I know they're held on by tension, but, this one, not so much. It pops off about every three to five laps of my layout, usually right at the top of the grade. The loco's an Athearn Genesis Challenger. I don't really want to try to remove the driver pair (rear axle of the rear driver set), but I may try putting BFS on the rear axle of the front driver set.


----------



## rrgrassi (May 3, 2012)

Is the traction tire sitting properly in its groove? It really should not be popping out like that.

Is it still under warranty?


----------



## fs2k4pilot (Jan 5, 2013)

rrgrassi said:


> Is the traction tire sitting properly in its groove? It really should not be popping out like that.
> 
> Is it still under warranty?


Yes; No, it shouldn't, but it's pulling a 25 car train up a 2.7% grade. It could be stretching the tire.

I very much doubt it's under warranty, I'm not the original owner. Got it off the Evil Bay. It came packed in all its packaging, but no warranty card.


----------



## gunrunnerjohn (Nov 10, 2010)

You should not have to glue traction tires on. If you're losing them, there are a few reasons.

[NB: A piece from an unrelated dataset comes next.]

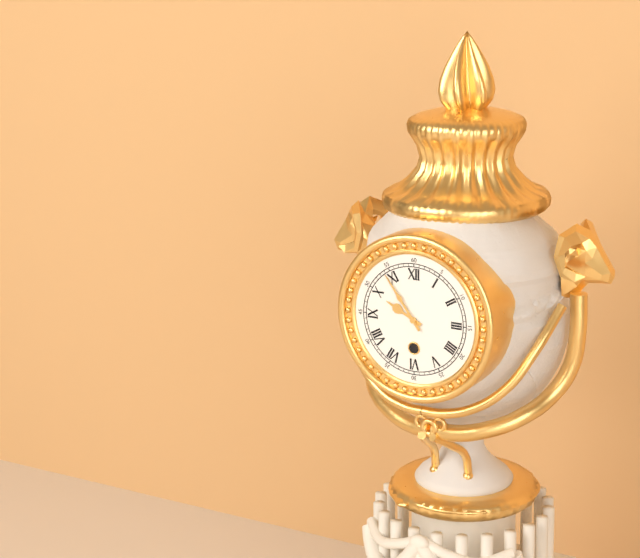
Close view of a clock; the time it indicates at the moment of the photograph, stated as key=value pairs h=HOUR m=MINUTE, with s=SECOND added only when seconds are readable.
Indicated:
h=9 m=54
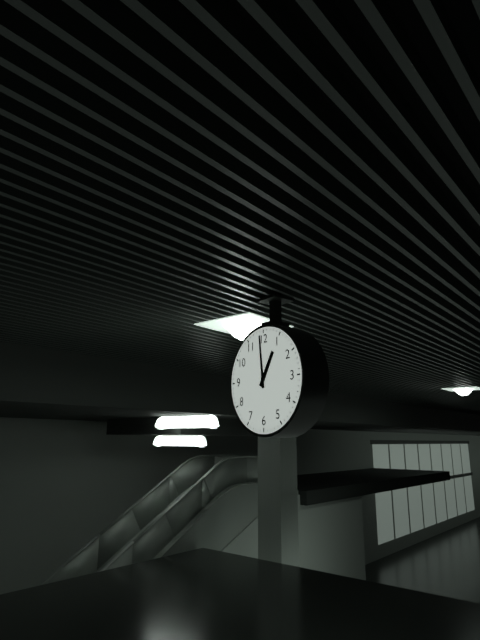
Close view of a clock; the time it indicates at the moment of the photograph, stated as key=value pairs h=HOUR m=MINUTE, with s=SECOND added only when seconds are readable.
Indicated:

1. Using the wrong tire for the wheel.
2. Trying to pull too much load or too steep a grade.
3. Cleaning solution has softened the tires.
4. Tires are worn out.


----------



## fs2k4pilot (Jan 5, 2013)

1. I would hope Athearn would know what size of tires to use.

2. Very possible. Most likely, even. I've got the loco pulling 25 cars or so up a 2.8% grade. Depending on the weight of the cars, that could well be more than the real Challenger was rated to pull.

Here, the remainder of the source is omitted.